Outlook for Investment Markets
Growth forecasts for 2010 remain generally positive notwithstanding shorter-term events such as Dubai and Greece's debt woes. Recovery is clearly underway, but economic policies will not be as supportive as they were in 2009, and the bulk of the improvement in asset prices may already be in the bag for the time being.
Australasian Equities - Outlook
The New Zealand economy is on the mend, which is positive for the local sharemarket. It's not a rip-roaring recovery, and is distinctly less vigorous than the upswing in Australia, but it is a recovery. Improving export earnings and government policy stimulus have contributed to a pick-up in household spending, although credit growth, business spending, and the labour market remain weak. New Zealand share valuations are not especially demanding, but the outlook appears to be one of slow recovery, suggesting that the sharemarket recovery will be equally protracted. The Australian economy has come through the global recession with much less damage than originally predicted. Employment growth has been solid (31,400 new jobs in November, another 35,200 in December), and the unemployment rate has fallen to 5.50 percent. There is clearly still a good macroeconomic environment for Australian companies, and stronger balance sheets after recent recapitalisations. 2010 may not, however, be as good a year as 2009. The higher $A will take its toll on exporters' competitiveness and profits, and higher interest rates on businesses more generally. Near-term valuations look expensive, and profits will have to validate those valuations - the performance of the market depends on companies not disappointing earnings expectations.
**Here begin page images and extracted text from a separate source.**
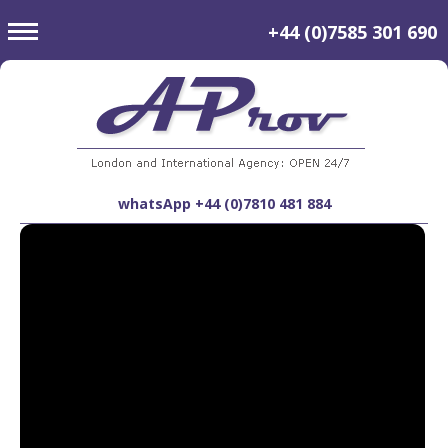
toggle
+44 (0)7585 301 690
navigation
whatsApp +44 (0)7810 481 884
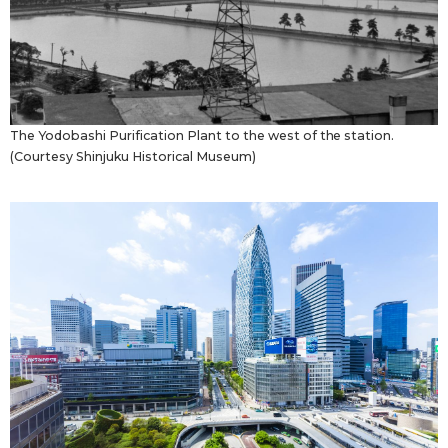
The Yodobashi Purification Plant to the west of the station.
(Courtesy Shinjuku Historical Museum)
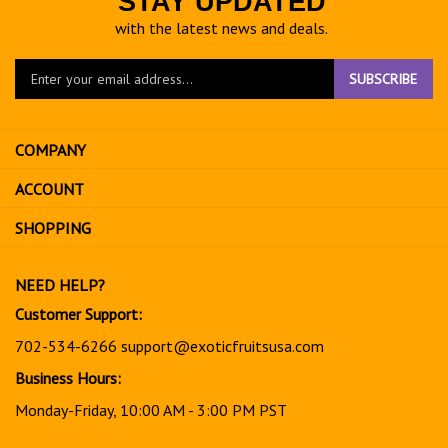
STAY UPDATED
with the latest news and deals.
Enter
SUBSCRIBE
your
email
address
COMPANY
to
sign
ACCOUNT
up
for
SHOPPING
our
newsletter
NEED HELP?
Customer Support:
702-534-6266
support@exoticfruitsusa.com
Business Hours:
Monday-Friday, 10:00 AM - 3:00 PM PST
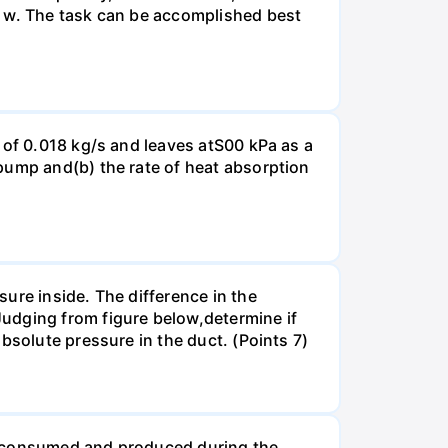
r w. The task can be accomplished best
 of 0.018 kg/s and leaves atS00 kPa as a
pump and(b) the rate of heat absorption
ure inside. The difference in the
udging from figure below,determine if
bsolute pressure in the duct. (Points 7)
be consumed and produced during the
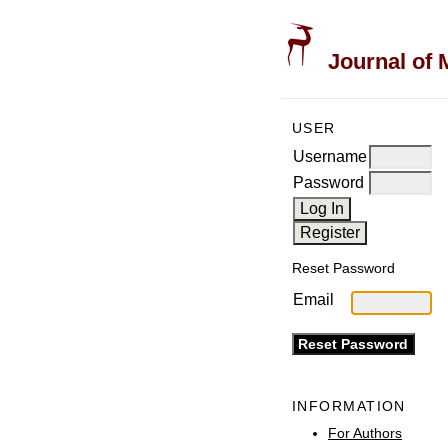
Journal of 
USER
Username
Password
Reset Password
Email
INFORMATION
For Authors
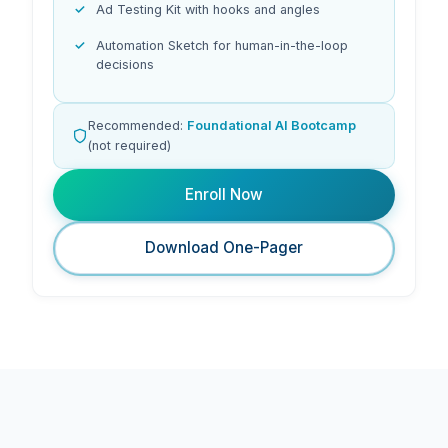
Ad Testing Kit with hooks and angles
Automation Sketch for human-in-the-loop
decisions
Recommended:
Foundational AI Bootcamp
(not required)
Enroll Now
Download One-Pager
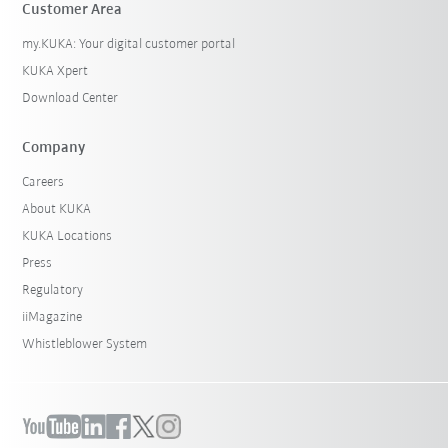
Customer Area
my.KUKA: Your digital customer portal
KUKA Xpert
Download Center
Company
Careers
About KUKA
KUKA Locations
Press
Regulatory
iiMagazine
Whistleblower System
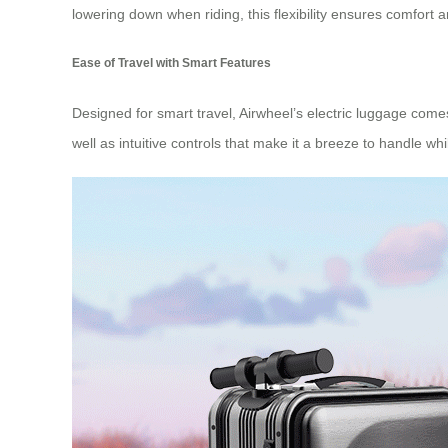
lowering down when riding, this flexibility ensures comfort
Ease of Travel with Smart Features
Designed for smart travel, Airwheel’s electric luggage come
well as intuitive controls that make it a breeze to handle wh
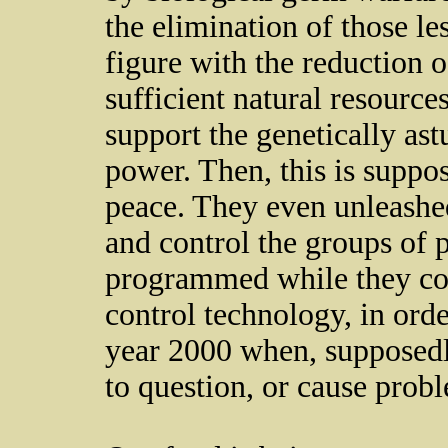
the elimination of those le
figure with the reduction o
sufficient natural resource
support the genetically ast
power. Then, this is suppos
peace. They even unleashe
and control the groups of 
programmed while they co
control technology, in orde
year 2000 when, supposedl
to question, or cause probl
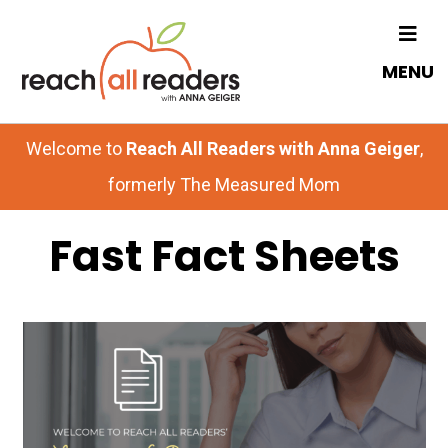
Skip
Skip
to
to
MENU
main
primary
content
sidebar
Welcome to
Reach All Readers with Anna Geiger
,
formerly The Measured Mom
Fast Fact Sheets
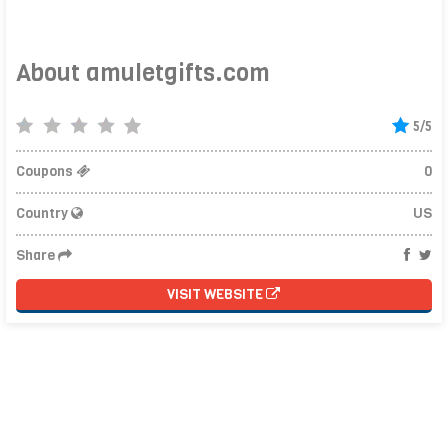
About amuletgifts.com
5/5
Coupons
0
Country
US
Share
VISIT WEBSITE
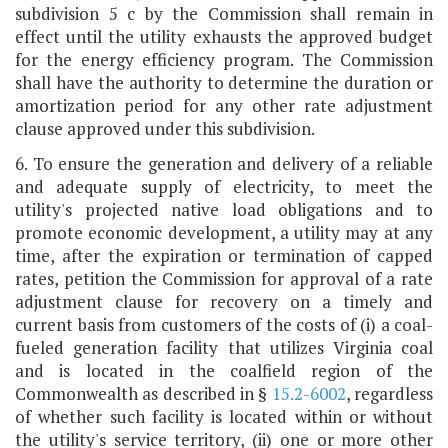
subdivision 5 c by the Commission shall remain in
effect until the utility exhausts the approved budget
for the energy efficiency program. The Commission
shall have the authority to determine the duration or
amortization period for any other rate adjustment
clause approved under this subdivision.
6. To ensure the generation and delivery of a reliable
and adequate supply of electricity, to meet the
utility's projected native load obligations and to
promote economic development, a utility may at any
time, after the expiration or termination of capped
rates, petition the Commission for approval of a rate
adjustment clause for recovery on a timely and
current basis from customers of the costs of (i) a coal-
fueled generation facility that utilizes Virginia coal
and is located in the coalfield region of the
Commonwealth as described in §
15.2-6002
, regardless
of whether such facility is located within or without
the utility's service territory, (ii) one or more other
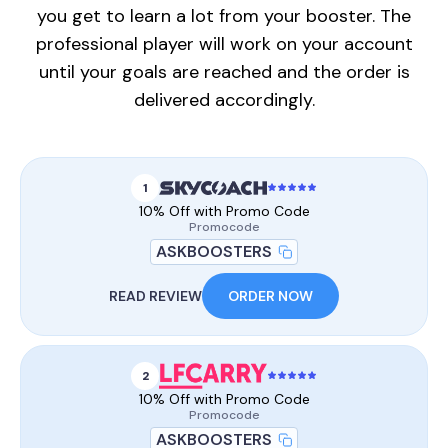
you get to learn a lot from your booster. The
professional player will work on your account
until your goals are reached and the order is
delivered accordingly.
1
10% Off with Promo Code
Promocode
ASKBOOSTERS
READ REVIEW
ORDER NOW
2
10% Off with Promo Code
Promocode
ASKBOOSTERS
International Equities - Outlook
The global economy is improving, although the prospects vary widely from country to country and region to region. The US is clearly on the mend, annualised GDP growth in the December quarter a strong 5.70 percent. Consumers have increased their spending and consumer confidence is on the rise, exports are going well, and businesses are spending more on equipment. Growth has also been stronger-than-expected in China, which grew by 8.70 percent last year, a little above the official target, and consensus forecasts for Chinese growth remain very strong at 9.70 percent this year and nine percent in 2011. With other large emerging economies such as India also expected to do well, the developing world will make a significant contribution to the global recovery this year. Growth in the Eurozone will be both low and fragile, and vulnerable to economic policy mistakes such as the premature removal of economic stimulus. Overall, the outlook for international shares is for support from a recovering global economy, but the outlooks are diverse for the differing economies and regions.
Property - Outlook
The fundamentals for the New Zealand listed property sector continue to improve, among them undemanding valuations, better balance sheets (although the Kiwi trusts were never as indebted as their Aussie and overseas cousins), an improving economic environment, and attractive income yields. Set against this are substantially increased CBD office supply in Auckland and Wellington, and potentially unfavourable changes to the tax treatment of investment property. Although the Government's advisory group is primarily targeting the DIY personal investor, the possible solutions (changes to depreciation, taxing a deemed rate of return from property, and/or a land tax) are unlikely to bring joy to the listed sector either.
Australian & International Property - Outlook
The evolution of the Australian economy has clearly been very positive for listed property. A large rise in unemployment, increasing vacancies, and setbacks to tenancies have not after all eventuated, unemployment has fallen and consumer and business confidence surveys are both at solid levels. Recapitalisation is also well-advanced, and the property trusts' indebtedness levels have fallen. While the restructuring is still not quite complete, the outlook is certainly considerably brighter than may have seemed possible a year ago. The prospect of improving global business activity in 2010 makes for a more positive outlook for global property. However, the restructuring process after the credit crisis is significantly less well-advanced than in the local listed property market, and global property markets still have to work through this.
New Zealand Cash & Fixed Interest - Outlook
At its latest Official Cash Rate review on 28 January, the Reserve Bank stated that if the economy continues to recover in line with December projections, "we would expect to begin removing policy stimulus around the middle of 2010". Latest inflation figures have been encouraging - there was an 0.20 percent fall in the headline rate in the December quarter, and underlying inflation was also benign - suggesting that that the Bank has time to make a considered decision. Rising short-term rates will make cash more attractive, although the running yields on corporate debt are more attractive still. The $NZ remains overvalued, and will probably head lower in time, one potential catalyst being the recovery in the $US which looks underway.
International Fixed Interest - Outlook
Performance periods refer to the month and three months to 28 January 2010.
Below-trend world growth with no inflationary pressures because of spare productive capacity is a comfortable environment for government bonds. The huge volumes of new government debt would normally send prices down, but demand from risk-averse investors, central banks, and banks building up the liquidity of their balance sheets will absorb much of the new supply. This suggests few sharp rises or falls in bond prices on the horizon. Corporate debt remains more attractive, given the higher running yield and the prospect of a further tightening in credit spreads boosting prices.